The context of Philadelphia is worthy of note. Philadelphia has a public system with a strong commitment to EBPs in both belief and dollars. Even though agencies did not pay for training, consultation, and other start-up costs, they reported significant financial burden related to productivity, billing, and sustainability. This has troubling implications for public systems that cannot afford significant investment in EBP implementation, as well as for community mental health programs that endeavor to adopt EBPs without financial backing.
Three study limitations should be mentioned. First, this sample represented one system, and results may not be generalizable to agencies outside Philadelphia. Second, interviewee responses were subject to recall bias. Third, the study did not include financial analysis of agency operations. Whether agencies are actually inefficient or inadequately funded is an empirical question that begs further scrutiny.
The study findings have important implications.

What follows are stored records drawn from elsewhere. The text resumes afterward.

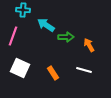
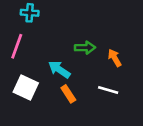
cyan arrow: (46, 25) -> (59, 69), moved

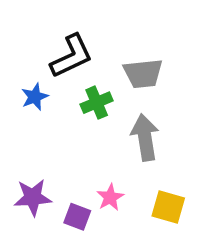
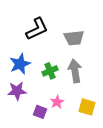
blue star: (35, 97) -> (20, 64), moved, size x1.5
green cross: (97, 103) -> (50, 71), moved
purple star: (33, 197) -> (17, 91), moved

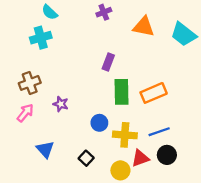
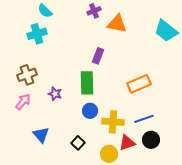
orange triangle: (144, 27) -> (117, 24), moved
green rectangle: (122, 92) -> (87, 83), moved

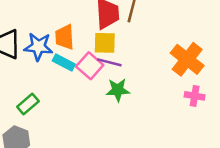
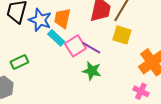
yellow square: (105, 43) -> (122, 35), moved
pink cross: (195, 96) -> (141, 91), moved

Much has been written about the importance of funding in the EBP implementation process, but little empirical work has delved into why, from the perspectives of multiple stakeholders, financing is important and how the broader fiscal landscape influences the EBP implementation process. It is our hope that this investigation launches a systematic research agenda that leads to a richer understanding of the fiscal challenges coupled with the financial realities of implementing EBPs in mental health care.